* Problem to work on *
Which lines of the entries below run from the one holding "28: (299, 210, 48.62)" to the one holding "46: (238, 4, 291.90)", inclusive? Set down exactly those lines and no others.

* Stored items *
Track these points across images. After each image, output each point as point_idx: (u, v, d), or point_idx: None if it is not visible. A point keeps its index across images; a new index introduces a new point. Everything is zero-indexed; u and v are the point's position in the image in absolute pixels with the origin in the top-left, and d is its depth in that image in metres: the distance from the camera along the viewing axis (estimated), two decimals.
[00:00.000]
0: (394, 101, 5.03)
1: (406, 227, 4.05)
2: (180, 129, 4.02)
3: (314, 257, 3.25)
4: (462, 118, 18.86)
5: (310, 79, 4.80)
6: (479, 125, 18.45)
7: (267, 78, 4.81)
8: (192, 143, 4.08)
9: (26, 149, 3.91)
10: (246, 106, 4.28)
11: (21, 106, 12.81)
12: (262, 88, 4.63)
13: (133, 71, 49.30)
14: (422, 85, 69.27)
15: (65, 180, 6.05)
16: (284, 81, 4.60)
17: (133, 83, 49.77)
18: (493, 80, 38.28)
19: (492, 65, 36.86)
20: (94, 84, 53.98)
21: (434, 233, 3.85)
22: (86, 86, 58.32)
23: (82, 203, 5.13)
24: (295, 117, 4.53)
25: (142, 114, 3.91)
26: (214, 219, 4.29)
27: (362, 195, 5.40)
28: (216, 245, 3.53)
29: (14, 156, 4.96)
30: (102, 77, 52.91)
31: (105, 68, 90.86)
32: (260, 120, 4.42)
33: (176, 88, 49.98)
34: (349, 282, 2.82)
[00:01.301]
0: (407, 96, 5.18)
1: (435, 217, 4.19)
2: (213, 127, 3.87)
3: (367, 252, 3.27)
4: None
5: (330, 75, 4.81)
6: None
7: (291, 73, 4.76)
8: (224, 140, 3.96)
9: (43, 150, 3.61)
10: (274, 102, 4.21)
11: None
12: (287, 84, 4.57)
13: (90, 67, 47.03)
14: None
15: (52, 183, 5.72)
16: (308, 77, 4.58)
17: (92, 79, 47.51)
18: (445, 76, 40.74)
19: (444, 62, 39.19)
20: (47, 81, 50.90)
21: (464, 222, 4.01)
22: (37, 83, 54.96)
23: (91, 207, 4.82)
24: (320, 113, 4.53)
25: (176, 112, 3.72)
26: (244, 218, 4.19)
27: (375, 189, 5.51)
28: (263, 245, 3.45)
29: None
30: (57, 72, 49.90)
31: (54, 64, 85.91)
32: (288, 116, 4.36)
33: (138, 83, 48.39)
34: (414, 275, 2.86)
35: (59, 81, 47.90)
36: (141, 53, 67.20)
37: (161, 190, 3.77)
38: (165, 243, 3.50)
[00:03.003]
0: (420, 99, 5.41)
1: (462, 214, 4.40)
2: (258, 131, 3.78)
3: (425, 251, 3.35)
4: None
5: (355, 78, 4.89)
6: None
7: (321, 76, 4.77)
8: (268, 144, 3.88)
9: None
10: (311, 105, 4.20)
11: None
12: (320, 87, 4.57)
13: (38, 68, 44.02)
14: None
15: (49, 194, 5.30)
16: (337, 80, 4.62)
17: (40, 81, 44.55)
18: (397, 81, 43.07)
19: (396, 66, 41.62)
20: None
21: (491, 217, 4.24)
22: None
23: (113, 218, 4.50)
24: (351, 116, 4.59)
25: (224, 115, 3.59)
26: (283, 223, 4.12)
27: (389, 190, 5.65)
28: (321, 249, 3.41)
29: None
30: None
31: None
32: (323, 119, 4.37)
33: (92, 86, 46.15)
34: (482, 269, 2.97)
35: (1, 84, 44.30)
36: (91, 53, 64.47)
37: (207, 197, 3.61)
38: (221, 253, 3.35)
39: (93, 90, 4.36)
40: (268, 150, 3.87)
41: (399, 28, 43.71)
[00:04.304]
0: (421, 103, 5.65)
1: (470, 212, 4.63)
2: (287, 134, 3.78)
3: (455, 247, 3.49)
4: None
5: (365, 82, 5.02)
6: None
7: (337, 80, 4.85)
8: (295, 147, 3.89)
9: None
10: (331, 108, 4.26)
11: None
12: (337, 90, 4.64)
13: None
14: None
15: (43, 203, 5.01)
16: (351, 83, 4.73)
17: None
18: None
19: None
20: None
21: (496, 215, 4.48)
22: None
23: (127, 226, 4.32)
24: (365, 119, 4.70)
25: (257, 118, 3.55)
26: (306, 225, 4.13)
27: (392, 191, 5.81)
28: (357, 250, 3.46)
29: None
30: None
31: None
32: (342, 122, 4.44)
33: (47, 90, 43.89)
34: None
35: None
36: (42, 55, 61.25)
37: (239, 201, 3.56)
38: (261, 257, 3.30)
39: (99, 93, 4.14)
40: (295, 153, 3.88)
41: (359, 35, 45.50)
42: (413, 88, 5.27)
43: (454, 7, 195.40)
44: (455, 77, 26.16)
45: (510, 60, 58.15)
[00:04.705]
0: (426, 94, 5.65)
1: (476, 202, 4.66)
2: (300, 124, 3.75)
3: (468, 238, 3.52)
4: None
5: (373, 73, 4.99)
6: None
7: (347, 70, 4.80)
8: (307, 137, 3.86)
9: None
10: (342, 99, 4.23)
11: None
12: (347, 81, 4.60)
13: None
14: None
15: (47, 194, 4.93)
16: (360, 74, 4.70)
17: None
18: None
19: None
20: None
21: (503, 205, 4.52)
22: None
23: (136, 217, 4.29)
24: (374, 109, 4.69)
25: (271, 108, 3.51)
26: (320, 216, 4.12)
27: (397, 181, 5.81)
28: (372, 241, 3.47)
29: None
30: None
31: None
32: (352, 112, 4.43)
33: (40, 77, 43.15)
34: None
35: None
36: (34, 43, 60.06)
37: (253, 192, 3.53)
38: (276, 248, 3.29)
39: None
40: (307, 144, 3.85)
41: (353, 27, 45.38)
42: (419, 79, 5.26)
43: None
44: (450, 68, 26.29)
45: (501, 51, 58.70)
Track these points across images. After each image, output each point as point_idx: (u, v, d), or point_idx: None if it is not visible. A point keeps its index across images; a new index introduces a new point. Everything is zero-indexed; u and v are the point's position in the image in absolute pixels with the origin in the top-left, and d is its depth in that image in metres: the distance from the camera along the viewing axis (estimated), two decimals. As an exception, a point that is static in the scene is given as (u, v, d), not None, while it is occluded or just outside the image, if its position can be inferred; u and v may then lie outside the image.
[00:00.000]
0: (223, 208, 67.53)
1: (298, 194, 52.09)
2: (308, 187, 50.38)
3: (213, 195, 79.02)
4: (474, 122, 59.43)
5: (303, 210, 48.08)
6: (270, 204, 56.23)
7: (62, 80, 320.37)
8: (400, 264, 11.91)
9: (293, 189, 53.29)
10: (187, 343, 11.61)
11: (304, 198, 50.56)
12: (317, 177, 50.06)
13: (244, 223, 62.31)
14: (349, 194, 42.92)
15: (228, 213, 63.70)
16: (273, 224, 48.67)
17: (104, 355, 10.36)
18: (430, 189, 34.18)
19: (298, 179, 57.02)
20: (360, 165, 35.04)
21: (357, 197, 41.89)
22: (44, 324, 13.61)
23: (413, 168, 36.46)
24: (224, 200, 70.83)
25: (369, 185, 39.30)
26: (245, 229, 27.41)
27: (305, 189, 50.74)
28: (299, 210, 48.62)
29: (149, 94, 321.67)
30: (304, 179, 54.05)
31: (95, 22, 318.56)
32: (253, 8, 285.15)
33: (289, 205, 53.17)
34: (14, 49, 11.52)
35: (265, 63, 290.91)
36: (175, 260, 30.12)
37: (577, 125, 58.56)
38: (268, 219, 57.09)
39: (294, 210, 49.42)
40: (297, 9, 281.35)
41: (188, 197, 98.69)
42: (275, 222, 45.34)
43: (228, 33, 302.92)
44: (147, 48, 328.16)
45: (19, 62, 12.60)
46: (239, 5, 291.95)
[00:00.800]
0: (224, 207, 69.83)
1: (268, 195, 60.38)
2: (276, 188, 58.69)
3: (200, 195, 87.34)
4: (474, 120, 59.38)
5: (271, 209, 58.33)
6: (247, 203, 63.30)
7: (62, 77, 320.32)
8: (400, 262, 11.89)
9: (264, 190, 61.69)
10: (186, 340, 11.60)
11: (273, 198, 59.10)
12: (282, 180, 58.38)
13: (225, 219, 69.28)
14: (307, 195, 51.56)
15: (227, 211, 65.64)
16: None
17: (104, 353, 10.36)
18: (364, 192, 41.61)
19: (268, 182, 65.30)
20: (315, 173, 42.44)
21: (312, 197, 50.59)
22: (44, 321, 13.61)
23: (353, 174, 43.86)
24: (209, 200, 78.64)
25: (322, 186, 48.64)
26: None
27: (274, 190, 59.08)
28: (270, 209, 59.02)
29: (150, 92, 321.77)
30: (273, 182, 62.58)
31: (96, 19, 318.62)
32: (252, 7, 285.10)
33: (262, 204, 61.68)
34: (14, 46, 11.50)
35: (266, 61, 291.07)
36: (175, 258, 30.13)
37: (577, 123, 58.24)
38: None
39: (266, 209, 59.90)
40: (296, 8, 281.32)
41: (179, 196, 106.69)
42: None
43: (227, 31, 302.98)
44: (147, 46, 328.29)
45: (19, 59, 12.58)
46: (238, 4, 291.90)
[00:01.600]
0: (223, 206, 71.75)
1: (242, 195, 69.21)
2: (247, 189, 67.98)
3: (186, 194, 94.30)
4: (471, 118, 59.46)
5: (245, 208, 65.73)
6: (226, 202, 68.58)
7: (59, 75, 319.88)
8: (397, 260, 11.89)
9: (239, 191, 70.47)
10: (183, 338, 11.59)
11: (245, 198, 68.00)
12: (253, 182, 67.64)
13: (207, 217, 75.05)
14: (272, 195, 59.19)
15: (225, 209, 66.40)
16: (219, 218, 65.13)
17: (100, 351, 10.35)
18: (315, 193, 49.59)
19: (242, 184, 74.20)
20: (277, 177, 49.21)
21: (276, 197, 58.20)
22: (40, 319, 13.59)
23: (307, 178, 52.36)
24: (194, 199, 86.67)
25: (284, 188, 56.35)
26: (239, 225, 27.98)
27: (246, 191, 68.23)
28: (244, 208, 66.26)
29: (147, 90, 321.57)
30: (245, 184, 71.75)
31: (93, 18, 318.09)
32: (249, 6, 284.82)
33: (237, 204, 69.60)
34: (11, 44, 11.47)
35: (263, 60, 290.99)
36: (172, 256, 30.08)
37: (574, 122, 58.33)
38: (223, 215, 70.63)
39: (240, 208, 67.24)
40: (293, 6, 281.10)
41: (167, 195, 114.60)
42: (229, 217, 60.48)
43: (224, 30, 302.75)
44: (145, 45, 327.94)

* Output for this task *
28: (299, 210, 48.62)
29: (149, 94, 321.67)
30: (304, 179, 54.05)
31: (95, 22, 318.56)
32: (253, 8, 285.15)
33: (289, 205, 53.17)
34: (14, 49, 11.52)
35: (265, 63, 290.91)
36: (175, 260, 30.12)
37: (577, 125, 58.56)
38: (268, 219, 57.09)
39: (294, 210, 49.42)
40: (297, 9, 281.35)
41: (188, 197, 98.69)
42: (275, 222, 45.34)
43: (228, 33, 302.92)
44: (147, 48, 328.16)
45: (19, 62, 12.60)
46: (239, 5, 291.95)
[00:00.800]
0: (224, 207, 69.83)
1: (268, 195, 60.38)
2: (276, 188, 58.69)
3: (200, 195, 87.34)
4: (474, 120, 59.38)
5: (271, 209, 58.33)
6: (247, 203, 63.30)
7: (62, 77, 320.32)
8: (400, 262, 11.89)
9: (264, 190, 61.69)
10: (186, 340, 11.60)
11: (273, 198, 59.10)
12: (282, 180, 58.38)
13: (225, 219, 69.28)
14: (307, 195, 51.56)
15: (227, 211, 65.64)
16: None
17: (104, 353, 10.36)
18: (364, 192, 41.61)
19: (268, 182, 65.30)
20: (315, 173, 42.44)
21: (312, 197, 50.59)
22: (44, 321, 13.61)
23: (353, 174, 43.86)
24: (209, 200, 78.64)
25: (322, 186, 48.64)
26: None
27: (274, 190, 59.08)
28: (270, 209, 59.02)
29: (150, 92, 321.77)
30: (273, 182, 62.58)
31: (96, 19, 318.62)
32: (252, 7, 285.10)
33: (262, 204, 61.68)
34: (14, 46, 11.50)
35: (266, 61, 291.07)
36: (175, 258, 30.13)
37: (577, 123, 58.24)
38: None
39: (266, 209, 59.90)
40: (296, 8, 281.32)
41: (179, 196, 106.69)
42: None
43: (227, 31, 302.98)
44: (147, 46, 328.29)
45: (19, 59, 12.58)
46: (238, 4, 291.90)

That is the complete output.